Widowspeak
“If You Change”
Captured Tracks
I’m a sucker for a sweet sentiment wrapped up in a flannel-toned, 90’s alternative rock song that sounds like it could be the intro music for a family-friendly teen drama from 1995.
If that sounds hyper-specific, know that it’s a subset of music that’s very popular right now, thanks to Waxahatchee, Kevin Morby, Kurt Vile , Courtney Barnett and others. It’s rooted in bands chasing that sound of Big Star and Lemonheads; of big guitars with a bit of fuzz and layers of jangle on top. It’s full but non-threatening.
It’s music for soft, emotional lumberjacks. Or if you want to be boring about it, a contemporary take on college radio from 30 years ago.
No one is doing it better in my book than Widowspeak, the husband-and-wife duo of Molly Hamilton and Robert Earl Thomas. They’re now based in Brooklyn but originally from Washington. (You can hear that geography in their music.) They’re getting ready to release their seventh album “Roses” on Captured Tracks on June 5.

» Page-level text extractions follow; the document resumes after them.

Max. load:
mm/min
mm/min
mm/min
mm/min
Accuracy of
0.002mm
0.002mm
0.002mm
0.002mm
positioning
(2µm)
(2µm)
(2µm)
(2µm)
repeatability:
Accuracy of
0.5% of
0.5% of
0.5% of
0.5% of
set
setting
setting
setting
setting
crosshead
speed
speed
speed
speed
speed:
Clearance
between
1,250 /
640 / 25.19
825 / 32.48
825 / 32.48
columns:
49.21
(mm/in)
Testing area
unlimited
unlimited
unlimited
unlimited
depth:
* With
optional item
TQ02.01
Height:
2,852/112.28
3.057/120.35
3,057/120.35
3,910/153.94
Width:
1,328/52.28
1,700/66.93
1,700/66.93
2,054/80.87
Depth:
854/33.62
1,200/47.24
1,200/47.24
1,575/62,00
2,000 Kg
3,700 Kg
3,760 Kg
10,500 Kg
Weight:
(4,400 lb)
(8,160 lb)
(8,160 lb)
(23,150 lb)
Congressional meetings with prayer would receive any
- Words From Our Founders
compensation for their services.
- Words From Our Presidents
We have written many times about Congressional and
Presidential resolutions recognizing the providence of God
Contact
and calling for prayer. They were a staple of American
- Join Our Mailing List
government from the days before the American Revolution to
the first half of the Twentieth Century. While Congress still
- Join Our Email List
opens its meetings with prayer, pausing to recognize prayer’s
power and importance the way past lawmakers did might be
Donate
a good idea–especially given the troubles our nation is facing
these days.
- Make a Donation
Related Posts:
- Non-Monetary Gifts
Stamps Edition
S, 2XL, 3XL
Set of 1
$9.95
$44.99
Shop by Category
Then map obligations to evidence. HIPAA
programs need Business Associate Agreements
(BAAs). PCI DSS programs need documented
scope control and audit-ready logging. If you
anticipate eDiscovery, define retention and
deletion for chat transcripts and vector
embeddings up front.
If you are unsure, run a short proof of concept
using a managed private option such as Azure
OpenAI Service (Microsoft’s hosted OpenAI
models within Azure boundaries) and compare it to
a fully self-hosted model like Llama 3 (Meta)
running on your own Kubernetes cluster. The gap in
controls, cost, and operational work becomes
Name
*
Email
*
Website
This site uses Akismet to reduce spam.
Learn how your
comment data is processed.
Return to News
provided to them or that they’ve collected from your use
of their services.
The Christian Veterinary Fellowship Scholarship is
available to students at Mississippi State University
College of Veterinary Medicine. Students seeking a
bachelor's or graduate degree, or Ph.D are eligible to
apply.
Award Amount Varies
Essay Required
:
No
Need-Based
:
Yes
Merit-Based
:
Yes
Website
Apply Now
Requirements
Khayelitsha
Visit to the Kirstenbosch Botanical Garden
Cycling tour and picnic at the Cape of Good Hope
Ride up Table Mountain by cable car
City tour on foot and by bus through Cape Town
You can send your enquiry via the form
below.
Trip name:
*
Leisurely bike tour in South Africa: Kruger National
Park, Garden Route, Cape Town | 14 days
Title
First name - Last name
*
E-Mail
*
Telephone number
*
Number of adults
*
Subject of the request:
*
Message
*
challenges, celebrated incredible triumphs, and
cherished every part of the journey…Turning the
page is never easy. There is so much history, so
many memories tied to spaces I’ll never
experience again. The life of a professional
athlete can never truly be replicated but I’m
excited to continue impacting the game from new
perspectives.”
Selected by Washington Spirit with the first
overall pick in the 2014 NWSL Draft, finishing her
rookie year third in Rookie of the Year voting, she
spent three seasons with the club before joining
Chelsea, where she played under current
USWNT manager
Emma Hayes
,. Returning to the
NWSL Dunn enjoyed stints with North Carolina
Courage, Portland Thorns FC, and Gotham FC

Their excellent new single “If You Change” is everything I just described and more; a lovely little piece of dream pop with just a splash of alt-country. And the sentiment! Listen to these lyrics:
If you change, don't change too much
'Cause I really loved this one
It goes deeper than what I first suspected -- a sweet little love song about liking someone as they are, even as they grow old together. According to vocalist-songwriter Molly Hamilton, it’s more than that, writing that she “thought about the fear of change, and when things (situations, objects) feel stuck in time because of a fear of ruining them. You always hear “mint condition” as though it is as an asset, but it also means that thing hasn’t been used, lived with, loved. It never gets to fulfill its destiny.”
Even without that lyrical depth, the song is an absolute banger that’s been stuck in my head for days.